Repeat the records between the line holding "I'd like to" and the line holding "0.013167, -0.999907, 1.551603]]", inclusive.
──────── Records to process ────────
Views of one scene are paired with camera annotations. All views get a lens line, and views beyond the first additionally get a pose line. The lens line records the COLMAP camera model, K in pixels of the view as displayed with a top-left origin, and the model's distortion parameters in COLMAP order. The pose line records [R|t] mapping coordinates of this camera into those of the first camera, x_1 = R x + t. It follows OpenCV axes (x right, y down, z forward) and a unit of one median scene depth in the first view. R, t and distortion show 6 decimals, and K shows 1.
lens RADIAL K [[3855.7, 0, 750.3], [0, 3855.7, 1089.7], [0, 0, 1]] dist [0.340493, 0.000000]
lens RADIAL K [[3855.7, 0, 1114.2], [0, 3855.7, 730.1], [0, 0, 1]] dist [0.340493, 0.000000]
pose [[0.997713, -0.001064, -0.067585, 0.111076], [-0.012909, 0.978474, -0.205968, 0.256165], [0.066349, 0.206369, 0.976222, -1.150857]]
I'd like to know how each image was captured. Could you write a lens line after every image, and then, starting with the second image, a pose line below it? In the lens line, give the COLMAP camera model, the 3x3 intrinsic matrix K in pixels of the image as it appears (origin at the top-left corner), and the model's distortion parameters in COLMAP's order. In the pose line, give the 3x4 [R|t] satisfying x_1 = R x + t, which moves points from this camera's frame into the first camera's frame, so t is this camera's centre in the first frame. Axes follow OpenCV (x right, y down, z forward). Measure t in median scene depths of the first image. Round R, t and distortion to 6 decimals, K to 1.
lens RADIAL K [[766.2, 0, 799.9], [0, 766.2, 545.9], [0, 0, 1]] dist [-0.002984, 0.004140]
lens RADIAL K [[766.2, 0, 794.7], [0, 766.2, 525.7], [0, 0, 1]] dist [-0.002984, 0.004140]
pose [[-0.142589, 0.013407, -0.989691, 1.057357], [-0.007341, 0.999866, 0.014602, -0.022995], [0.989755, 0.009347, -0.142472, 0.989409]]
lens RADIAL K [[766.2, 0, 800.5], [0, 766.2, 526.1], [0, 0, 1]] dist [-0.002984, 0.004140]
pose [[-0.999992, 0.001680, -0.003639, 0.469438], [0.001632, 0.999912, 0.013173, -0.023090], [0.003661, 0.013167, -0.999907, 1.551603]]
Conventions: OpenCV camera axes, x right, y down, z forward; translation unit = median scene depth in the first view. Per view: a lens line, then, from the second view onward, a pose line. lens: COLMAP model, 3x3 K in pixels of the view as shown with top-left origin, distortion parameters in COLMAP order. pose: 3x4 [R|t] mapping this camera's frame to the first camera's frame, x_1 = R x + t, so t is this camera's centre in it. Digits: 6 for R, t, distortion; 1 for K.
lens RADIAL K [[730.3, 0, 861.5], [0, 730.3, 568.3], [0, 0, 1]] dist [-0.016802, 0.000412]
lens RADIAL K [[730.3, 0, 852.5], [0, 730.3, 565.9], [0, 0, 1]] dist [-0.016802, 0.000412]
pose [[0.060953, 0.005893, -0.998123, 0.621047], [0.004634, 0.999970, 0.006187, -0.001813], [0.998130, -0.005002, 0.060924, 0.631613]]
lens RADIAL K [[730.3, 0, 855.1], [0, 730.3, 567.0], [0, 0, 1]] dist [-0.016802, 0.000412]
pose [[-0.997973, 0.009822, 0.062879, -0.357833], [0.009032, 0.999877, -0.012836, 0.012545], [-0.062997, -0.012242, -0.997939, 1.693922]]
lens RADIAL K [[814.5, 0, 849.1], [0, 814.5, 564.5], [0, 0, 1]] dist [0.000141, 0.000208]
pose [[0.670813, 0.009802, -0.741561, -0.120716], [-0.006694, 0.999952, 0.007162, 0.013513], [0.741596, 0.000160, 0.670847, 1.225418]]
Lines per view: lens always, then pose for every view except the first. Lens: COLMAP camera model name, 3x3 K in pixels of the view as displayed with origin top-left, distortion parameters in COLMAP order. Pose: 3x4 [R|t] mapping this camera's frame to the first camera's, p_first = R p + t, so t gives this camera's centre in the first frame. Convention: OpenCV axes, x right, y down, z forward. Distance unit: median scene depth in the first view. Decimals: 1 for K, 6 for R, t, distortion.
────────
Answer for the task:
I'd like to know how each image was captured. Could you write a lens line after every image, and then, starting with the second image, a pose line below it? In the lens line, give the COLMAP camera model, the 3x3 intrinsic matrix K in pixels of the image as it appears (origin at the top-left corner), and the model's distortion parameters in COLMAP's order. In the pose line, give the 3x4 [R|t] satisfying x_1 = R x + t, which moves points from this camera's frame into the first camera's frame, so t is this camera's centre in the first frame. Axes follow OpenCV (x right, y down, z forward). Measure t in median scene depths of the first image. Round R, t and distortion to 6 decimals, K to 1.
lens RADIAL K [[766.2, 0, 799.9], [0, 766.2, 545.9], [0, 0, 1]] dist [-0.002984, 0.004140]
lens RADIAL K [[766.2, 0, 794.7], [0, 766.2, 525.7], [0, 0, 1]] dist [-0.002984, 0.004140]
pose [[-0.142589, 0.013407, -0.989691, 1.057357], [-0.007341, 0.999866, 0.014602, -0.022995], [0.989755, 0.009347, -0.142472, 0.989409]]
lens RADIAL K [[766.2, 0, 800.5], [0, 766.2, 526.1], [0, 0, 1]] dist [-0.002984, 0.004140]
pose [[-0.999992, 0.001680, -0.003639, 0.469438], [0.001632, 0.999912, 0.013173, -0.023090], [0.003661, 0.013167, -0.999907, 1.551603]]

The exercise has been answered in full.